Visa announced that since their inception, chip cards have reduced counterfeit fraud by 87 percent. 

“Chip cards are increasingly becoming the norm as usage and acceptance has continued to grow since the EMV standard was first introduced in 2011,” the company said. “That’s good news for everyone but fraudsters. The latest data shows that Visa payment cards with an embedded EMV chip has had a significant impact on counterfeit fraud, which is when criminals copy your payment card data onto a fake card and re-use it without your permission.”

Visa uses the same technology in contactless cards that it uses in chip cards, as well. Counterfeit fraud dollars for all U.S. merchants dropped too, from the period of September 2015 to March 2019. Also down were overall card-present fraud rates.

Chip cards are now accepted at more than 3.7 million merchants, whereas in September of 2015 that number was only 392,000. That’s an 825 percent increase. 

The number of active Visa chip cards is up significantly: from 159 million in September of 2015 to 521 million in June of this year. That’s a 227 percent increase, and 72 percent of Visa credit and debit cards have chips. 

They’re becoming increasingly more common. In fact, 99 percent of all U.S. payment volume in June was done on EMV cards. 

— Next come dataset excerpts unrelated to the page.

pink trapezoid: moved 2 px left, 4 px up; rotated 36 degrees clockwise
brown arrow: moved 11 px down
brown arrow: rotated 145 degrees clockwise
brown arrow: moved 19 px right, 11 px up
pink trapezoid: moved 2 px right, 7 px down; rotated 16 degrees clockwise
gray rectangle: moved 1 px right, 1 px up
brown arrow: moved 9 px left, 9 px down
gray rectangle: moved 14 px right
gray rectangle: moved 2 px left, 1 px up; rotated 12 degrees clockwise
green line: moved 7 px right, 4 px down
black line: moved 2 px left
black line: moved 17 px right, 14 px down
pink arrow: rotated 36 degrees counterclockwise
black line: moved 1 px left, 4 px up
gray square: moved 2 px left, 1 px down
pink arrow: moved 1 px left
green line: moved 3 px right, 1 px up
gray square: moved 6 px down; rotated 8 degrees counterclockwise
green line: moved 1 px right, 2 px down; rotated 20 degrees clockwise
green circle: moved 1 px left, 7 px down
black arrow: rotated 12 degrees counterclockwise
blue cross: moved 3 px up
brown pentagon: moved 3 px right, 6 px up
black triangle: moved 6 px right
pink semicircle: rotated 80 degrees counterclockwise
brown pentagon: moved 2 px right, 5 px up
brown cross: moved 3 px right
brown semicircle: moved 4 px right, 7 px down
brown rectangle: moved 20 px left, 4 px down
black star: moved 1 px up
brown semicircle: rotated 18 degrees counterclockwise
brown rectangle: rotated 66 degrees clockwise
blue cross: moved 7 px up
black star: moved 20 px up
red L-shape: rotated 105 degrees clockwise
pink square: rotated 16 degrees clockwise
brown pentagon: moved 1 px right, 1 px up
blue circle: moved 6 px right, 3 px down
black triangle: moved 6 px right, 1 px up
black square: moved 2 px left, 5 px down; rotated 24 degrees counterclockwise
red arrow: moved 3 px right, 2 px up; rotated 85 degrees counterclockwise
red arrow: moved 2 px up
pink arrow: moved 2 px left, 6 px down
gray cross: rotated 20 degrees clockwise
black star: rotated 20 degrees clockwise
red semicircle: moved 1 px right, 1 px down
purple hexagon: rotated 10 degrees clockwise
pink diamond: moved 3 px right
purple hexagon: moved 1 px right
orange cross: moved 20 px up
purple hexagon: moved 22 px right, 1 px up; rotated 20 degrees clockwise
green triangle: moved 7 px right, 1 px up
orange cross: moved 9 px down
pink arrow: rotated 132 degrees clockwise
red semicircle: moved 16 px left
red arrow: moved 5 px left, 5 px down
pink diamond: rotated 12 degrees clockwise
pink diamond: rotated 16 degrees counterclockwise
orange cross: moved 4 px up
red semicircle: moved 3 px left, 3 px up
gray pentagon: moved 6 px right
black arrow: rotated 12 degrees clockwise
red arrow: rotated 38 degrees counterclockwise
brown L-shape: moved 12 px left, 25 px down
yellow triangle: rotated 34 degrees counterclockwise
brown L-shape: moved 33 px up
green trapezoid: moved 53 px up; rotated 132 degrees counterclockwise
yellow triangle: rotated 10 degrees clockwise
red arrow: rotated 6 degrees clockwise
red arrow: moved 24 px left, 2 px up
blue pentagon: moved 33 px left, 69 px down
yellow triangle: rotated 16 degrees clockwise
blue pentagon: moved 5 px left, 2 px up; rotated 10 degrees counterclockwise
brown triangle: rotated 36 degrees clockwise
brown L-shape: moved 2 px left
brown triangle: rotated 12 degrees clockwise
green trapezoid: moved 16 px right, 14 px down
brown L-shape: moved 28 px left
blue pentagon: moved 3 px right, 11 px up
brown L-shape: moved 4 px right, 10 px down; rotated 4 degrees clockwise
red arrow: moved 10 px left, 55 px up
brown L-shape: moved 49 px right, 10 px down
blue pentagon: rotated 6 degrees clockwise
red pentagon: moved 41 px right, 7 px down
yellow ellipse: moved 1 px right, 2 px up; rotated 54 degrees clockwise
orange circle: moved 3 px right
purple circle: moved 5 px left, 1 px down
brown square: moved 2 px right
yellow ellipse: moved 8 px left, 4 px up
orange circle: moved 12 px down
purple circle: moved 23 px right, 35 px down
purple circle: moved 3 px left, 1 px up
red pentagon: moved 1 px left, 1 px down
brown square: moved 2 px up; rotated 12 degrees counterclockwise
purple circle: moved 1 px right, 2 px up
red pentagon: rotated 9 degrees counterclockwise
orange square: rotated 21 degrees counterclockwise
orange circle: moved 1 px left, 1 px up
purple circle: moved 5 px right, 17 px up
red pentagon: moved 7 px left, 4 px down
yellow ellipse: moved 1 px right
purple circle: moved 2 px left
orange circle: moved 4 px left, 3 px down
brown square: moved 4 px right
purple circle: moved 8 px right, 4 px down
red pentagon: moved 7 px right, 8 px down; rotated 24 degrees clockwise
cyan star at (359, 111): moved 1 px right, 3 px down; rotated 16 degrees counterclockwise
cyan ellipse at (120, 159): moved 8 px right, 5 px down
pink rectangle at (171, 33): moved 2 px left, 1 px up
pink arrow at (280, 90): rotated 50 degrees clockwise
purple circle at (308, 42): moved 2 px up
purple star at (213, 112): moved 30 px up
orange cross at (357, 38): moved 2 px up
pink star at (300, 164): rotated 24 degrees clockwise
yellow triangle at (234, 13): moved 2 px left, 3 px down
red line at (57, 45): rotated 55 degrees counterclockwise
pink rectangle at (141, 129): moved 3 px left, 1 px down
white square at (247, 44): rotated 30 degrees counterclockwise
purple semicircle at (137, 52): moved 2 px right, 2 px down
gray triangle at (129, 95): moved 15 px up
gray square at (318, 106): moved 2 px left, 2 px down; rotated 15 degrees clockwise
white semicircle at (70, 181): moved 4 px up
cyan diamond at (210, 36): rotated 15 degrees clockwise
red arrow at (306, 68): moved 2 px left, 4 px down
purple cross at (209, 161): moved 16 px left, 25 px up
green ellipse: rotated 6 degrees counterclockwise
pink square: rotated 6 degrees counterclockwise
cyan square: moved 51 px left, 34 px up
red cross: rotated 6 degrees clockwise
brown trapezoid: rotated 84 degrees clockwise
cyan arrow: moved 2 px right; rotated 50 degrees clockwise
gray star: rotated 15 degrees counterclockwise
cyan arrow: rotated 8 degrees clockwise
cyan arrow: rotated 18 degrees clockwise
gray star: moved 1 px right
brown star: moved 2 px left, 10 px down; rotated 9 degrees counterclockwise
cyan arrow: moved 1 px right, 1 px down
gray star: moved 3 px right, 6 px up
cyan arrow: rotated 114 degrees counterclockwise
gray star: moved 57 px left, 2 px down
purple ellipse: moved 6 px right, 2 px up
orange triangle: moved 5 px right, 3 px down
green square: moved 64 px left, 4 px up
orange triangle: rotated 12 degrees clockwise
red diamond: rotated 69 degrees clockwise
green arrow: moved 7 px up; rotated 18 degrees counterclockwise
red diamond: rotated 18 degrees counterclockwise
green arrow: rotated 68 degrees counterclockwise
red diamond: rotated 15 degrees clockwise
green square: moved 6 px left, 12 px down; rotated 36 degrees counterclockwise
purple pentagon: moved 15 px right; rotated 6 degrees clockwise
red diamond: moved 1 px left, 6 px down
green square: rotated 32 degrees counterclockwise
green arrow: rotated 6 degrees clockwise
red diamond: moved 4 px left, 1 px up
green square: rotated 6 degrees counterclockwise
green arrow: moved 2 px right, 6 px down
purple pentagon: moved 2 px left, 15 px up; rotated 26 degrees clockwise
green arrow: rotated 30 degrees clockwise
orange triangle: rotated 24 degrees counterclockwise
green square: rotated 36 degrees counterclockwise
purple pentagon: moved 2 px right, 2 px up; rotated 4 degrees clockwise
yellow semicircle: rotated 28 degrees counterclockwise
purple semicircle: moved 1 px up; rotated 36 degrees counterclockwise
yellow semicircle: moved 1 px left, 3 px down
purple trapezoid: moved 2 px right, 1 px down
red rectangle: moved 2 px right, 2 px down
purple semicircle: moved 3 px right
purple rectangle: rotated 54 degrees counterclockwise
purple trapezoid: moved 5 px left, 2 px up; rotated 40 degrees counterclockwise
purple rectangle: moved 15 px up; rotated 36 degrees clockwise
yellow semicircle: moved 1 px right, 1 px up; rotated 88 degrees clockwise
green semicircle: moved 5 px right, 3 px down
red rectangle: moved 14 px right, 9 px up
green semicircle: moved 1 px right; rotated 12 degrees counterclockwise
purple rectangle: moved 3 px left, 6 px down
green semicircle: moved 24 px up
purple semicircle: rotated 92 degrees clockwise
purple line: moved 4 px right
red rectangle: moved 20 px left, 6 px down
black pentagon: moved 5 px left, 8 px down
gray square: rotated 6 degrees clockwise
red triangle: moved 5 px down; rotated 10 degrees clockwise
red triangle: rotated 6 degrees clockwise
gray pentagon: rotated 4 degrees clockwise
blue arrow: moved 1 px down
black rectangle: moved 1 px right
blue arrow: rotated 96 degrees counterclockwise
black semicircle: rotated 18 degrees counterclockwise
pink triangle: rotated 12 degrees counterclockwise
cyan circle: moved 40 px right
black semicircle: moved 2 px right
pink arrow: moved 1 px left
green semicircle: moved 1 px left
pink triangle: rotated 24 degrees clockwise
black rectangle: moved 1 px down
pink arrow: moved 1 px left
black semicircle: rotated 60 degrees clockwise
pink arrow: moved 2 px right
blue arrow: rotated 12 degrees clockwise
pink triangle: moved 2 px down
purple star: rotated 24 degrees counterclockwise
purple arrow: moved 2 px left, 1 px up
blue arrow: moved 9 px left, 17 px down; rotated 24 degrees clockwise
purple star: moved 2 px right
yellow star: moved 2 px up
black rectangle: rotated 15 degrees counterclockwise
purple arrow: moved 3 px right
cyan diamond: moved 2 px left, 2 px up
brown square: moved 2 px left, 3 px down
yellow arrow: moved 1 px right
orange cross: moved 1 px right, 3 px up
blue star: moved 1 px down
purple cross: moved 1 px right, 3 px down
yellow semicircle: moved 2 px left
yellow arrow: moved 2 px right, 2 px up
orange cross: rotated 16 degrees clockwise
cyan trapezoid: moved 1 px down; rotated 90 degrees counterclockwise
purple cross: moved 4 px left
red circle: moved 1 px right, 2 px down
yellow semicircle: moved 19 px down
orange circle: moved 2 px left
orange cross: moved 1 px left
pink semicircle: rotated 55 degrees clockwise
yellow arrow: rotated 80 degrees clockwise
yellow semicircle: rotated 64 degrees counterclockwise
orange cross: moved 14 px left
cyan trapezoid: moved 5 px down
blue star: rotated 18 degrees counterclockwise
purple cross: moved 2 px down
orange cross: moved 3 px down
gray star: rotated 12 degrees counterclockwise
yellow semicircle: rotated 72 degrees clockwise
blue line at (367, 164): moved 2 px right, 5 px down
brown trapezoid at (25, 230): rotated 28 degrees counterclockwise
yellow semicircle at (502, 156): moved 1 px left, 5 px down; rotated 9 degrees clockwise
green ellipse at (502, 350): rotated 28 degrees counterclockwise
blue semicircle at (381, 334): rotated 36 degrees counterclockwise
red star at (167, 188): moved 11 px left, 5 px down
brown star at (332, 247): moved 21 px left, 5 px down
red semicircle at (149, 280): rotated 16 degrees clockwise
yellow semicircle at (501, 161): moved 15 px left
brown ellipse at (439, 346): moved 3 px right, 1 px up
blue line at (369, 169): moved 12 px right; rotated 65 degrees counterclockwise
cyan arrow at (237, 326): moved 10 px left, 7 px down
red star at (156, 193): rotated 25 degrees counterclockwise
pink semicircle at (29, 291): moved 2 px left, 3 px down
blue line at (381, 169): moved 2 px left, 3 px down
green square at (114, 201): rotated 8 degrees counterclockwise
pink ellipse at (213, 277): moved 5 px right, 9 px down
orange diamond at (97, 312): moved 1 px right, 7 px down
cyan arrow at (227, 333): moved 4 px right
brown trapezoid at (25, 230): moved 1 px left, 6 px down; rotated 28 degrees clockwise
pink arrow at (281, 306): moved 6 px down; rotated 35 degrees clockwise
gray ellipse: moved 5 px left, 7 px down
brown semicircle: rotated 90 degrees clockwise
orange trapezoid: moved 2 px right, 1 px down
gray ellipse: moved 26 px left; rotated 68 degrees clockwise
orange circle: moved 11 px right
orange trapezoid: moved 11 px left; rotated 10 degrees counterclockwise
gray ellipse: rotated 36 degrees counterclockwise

Recently, Visa also introduced three new tools to fight back against fraud: Visa Vital Signs, Visa Account Attack Intelligence and Visa Payment Threat Lab and eCommerce Threat Disruption.

RL Prasad, SVP of payment system risk at Visa, said it’s important to stay ahead of hackers.

Hackers, he noted, are only getting smarter about leveraging data tools to improve the subtlety and reach of their attacks, and these new tools give Visa customers the ability to see, isolate and stop fraud before it has a chance to scale across issuers and retailers.

“We still have the edge,” Prasad said, “because we have better access to data, at scale, than they do.”